I followed through on what I wanted. I am ambitious, I work hard, and I deserve to get more money and all the things that come with it.
I know there is a difference between being proud and satisfied. Or even validated or seen. I’m happy that my boss looked over that paper, flipped it to see if there was a back-side because as he said, “You’ve done a lot more than this!” That made me feel seen from him. It was satisfying. We talked more about it. And it feels good.
I’m trying to sync the proud feeling with gratitude and appreciation.
I’m proud and grateful, I think. It’s kind of funny, one of the meditation people I listen to often says things like, “Thank you, self, for showing up”. And it’s kinda similar.

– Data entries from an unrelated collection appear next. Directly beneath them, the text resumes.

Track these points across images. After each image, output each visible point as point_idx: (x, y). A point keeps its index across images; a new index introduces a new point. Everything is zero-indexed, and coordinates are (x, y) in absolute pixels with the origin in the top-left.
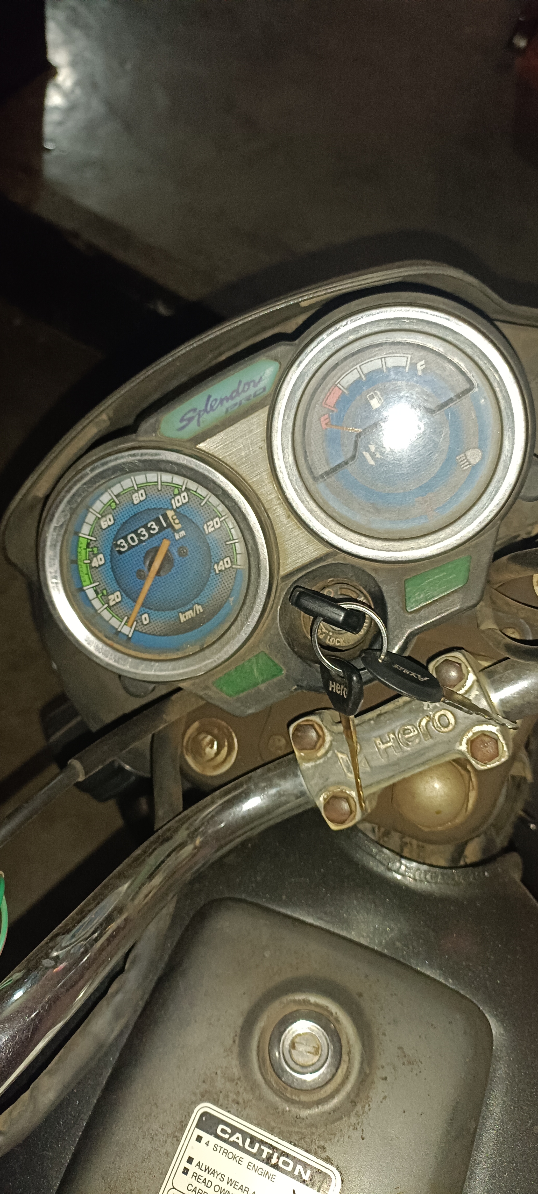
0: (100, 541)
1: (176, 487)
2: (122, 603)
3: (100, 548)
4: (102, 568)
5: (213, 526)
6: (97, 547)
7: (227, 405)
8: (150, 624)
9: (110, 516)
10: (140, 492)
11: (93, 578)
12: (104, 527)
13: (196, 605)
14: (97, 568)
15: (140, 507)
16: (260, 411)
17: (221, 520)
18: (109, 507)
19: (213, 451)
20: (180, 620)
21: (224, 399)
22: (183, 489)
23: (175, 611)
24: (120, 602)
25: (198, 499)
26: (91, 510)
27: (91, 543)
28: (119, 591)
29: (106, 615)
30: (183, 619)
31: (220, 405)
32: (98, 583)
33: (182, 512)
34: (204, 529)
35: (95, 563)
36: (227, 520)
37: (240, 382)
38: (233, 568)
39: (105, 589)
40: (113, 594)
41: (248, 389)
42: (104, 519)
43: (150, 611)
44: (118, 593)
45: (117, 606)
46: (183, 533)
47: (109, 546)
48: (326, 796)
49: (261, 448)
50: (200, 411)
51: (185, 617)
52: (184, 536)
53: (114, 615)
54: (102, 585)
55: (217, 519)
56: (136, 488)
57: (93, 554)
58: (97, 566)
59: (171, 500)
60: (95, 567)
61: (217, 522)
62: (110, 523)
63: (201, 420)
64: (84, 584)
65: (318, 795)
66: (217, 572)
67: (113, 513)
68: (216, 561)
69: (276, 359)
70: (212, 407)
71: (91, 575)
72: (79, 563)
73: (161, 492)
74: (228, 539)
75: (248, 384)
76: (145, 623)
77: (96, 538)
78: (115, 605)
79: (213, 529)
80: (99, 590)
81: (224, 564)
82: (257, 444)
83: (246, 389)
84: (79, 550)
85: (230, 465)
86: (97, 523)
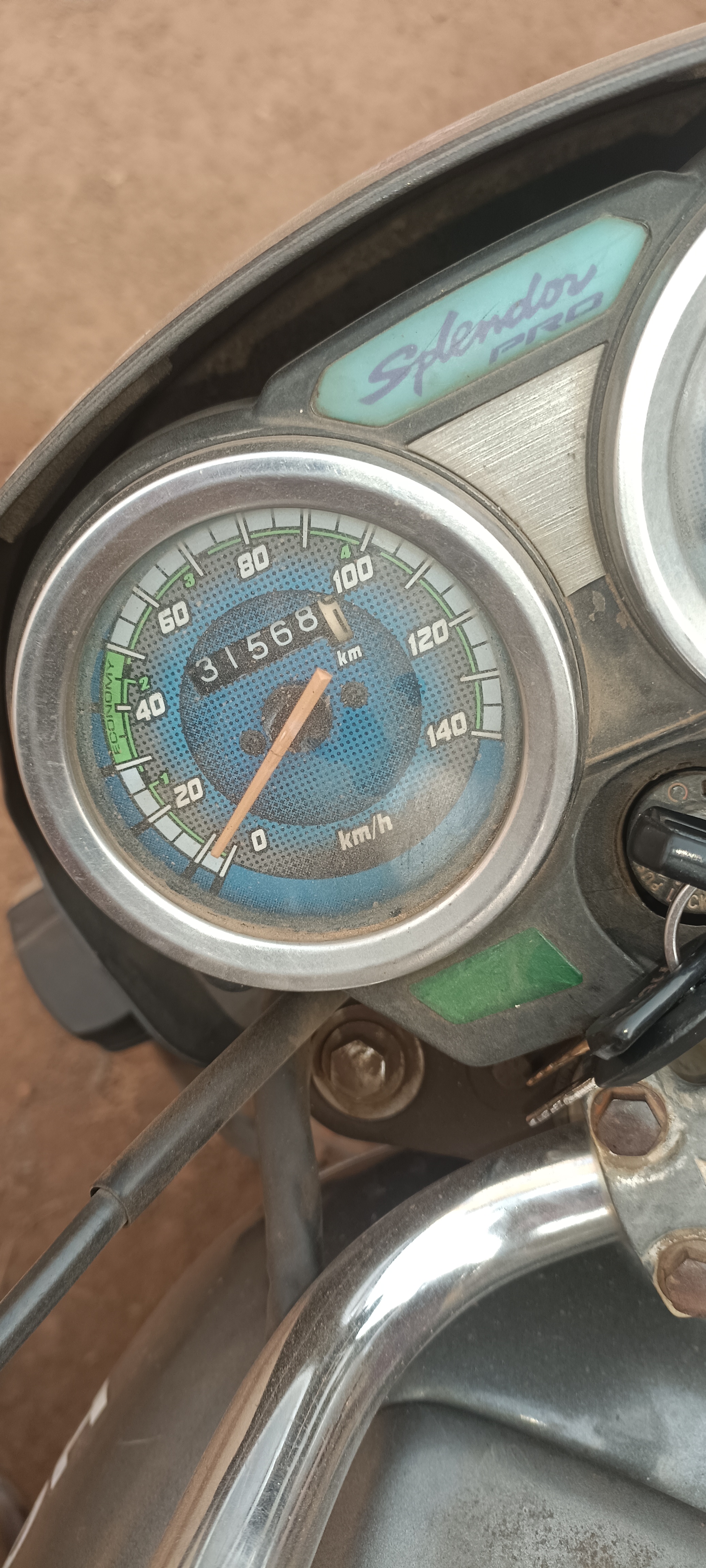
0: (155, 663)
1: (345, 543)
2: (206, 805)
3: (156, 678)
4: (159, 723)
5: (432, 639)
6: (150, 677)
7: (495, 339)
8: (269, 852)
9: (182, 605)
10: (256, 552)
11: (137, 746)
12: (165, 630)
13: (379, 816)
14: (148, 723)
15: (254, 587)
16: (581, 358)
17: (451, 624)
18: (180, 583)
19: (452, 458)
20: (339, 845)
21: (489, 324)
22: (363, 549)
23: (329, 826)
24: (200, 801)
25: (401, 573)
26: (135, 589)
27: (134, 666)
28: (199, 776)
29: (168, 828)
30: (345, 843)
31: (477, 339)
32: (150, 758)
33: (356, 603)
34: (409, 645)
35: (143, 712)
36: (464, 626)
37: (537, 278)
38: (470, 737)
39: (166, 771)
40: (186, 783)
41: (555, 299)
42: (167, 612)
43: (269, 825)
44: (197, 782)
45: (194, 810)
46: (355, 652)
47: (178, 676)
48: (663, 1248)
49: (574, 455)
50: (424, 355)
51: (351, 840)
52: (359, 660)
53: (186, 829)
54: (159, 762)
55: (442, 623)
56: (247, 542)
57: (139, 691)
58: (148, 718)
59: (334, 573)
60: (144, 720)
61: (440, 631)
62: (180, 623)
63: (426, 377)
64: (118, 758)
65: (647, 1246)
66: (434, 744)
67: (188, 597)
68: (433, 718)
69: (636, 219)
70: (456, 344)
71: (135, 740)
72: (106, 709)
73: (308, 553)
74: (465, 669)
75: (556, 284)
76: (257, 848)
77: (146, 655)
78: (188, 805)
79: (430, 645)
80: (150, 774)
81: (450, 726)
82: (562, 445)
83: (549, 298)
84: (106, 681)
85: (490, 494)
86: (148, 620)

Thank you, self… for following through on what you wanted to do. The strength (thank you 2024 word of the year), the action of it. Feeling it both in that way, aligns a little for me. But then taking that extra step out to think about all the awesome people I’ve worked with to be able to say “I did this”. I did this with them. They helped. The gratitude is maybe the allowing. The allowing of support that I’ve had, the timing, the chance of it. And I’ve helped my team grow – and hopefully get their own deserved promotions… soon.
Being grateful for the other people who have pushed me on this path over the last 6 years. So many of them.
So yes, thank you self. Thank you for using the frustration moment to fuel myself to progress. For not letting my shadow self bury it or push it to “later”. I redirected.
“Every woman has a reservoir of rage. It can either destroy her or remake her.” – Audre Lorde
I didn’t talk myself out of it. I just acted.
This is also momentum to let this grow in me and use it in other areas of my life. I can wish it was easier but I can stay in this moment and smile and appreciate it.